If you feel up to it, a thread that is your diary of each session and your take on it would be very interesting. But please don't push yourself if they tell you to increase your activity for the sake of 'science'. Your health is more important.

 

[Mithriel]

It is another one of these questions that have 2 different meanings. We all want specialist ME services but the clinics that already exist are not specialist ME centres. The people who run them have no idea what ME actually is, how it affects patients and what helps.

So we answer Yes but that will be taken to endorse the services that use CBT and GET and where you won't be seen by a doctor who understands ME. So we answer No and it looks like we don't want what every other illness wants.

 

[Amw66]

It is another one of these questions that have 2 different meanings. We all want specialist ME services but the clinics that already exist are not specialist ME centres. The people who run them have no idea what ME actually is, how it affects patients and what helps.
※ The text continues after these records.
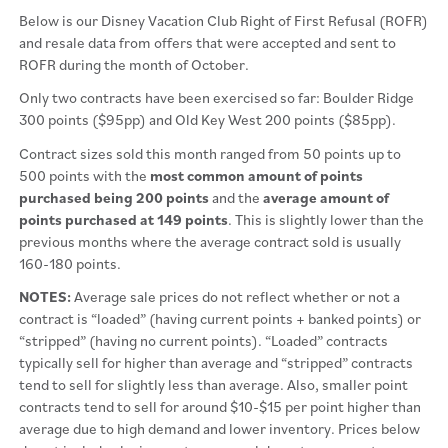
Below is our Disney Vacation Club Right of First Refusal (ROFR)
and resale data from offers that were accepted and sent to
ROFR during the month of October.
Only two contracts have been exercised so far: Boulder Ridge
300 points ($95pp) and Old Key West 200 points ($85pp).
Contract sizes sold this month ranged from 50 points up to
500 points with the
most common amount of points
purchased being 200 points
and the
average amount of
points purchased at 149 points
. This is slightly lower than the
previous months where the average contract sold is usually
160-180 points.
NOTES:
Average sale prices do not reflect whether or not a
contract is “loaded” (having current points + banked points) or
“stripped” (having no current points). “Loaded” contracts
typically sell for higher than average and “stripped” contracts
tend to sell for slightly less than average. Also, smaller point
contracts tend to sell for around $10-$15 per point higher than
average due to high demand and lower inventory. Prices below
So we answer Yes but that will be taken to endorse the services that use CBT and GET and where you won't be seen by a doctor who understands ME. So we answer No and it looks like we don't want what every other illness wants.

this

 

[Robert 1973]

What an apparently devious and deceitful survey – in keeping with everything we’ve come to expect from the PACE authors and their supporters. It would be interesting to know where/how it is being promoted.

I hope that the charities will bring this survey to the attention of their members and advise them how to complete it if they do not wish to endorse the NHS CFS clinics which promote GET and PACE-type CBT as effective treatments for ME. @Russell Fleming @EspeMor @Action for M.E.

Like others, I’ve answered “no” and explained that the current “specialist NHS services” which promote GET and PACE-type CBT are totally inadequate and inappropriate, and that I would like people with ME to have access to appropriate physician-led specialised NHS services instead.

I suspect this survey will only be used if it produces the desired result. I suggest that we request to see the results if they are not published.

[edit – typo]

 

[Trish]

They are probably asking all their patient to fill in the survey - which will bias it towards those who have only got as far as being pleased to have a diagnosis and be apparently being taken seriously, and not the ones who have dropped out because it was useless or making them sicker.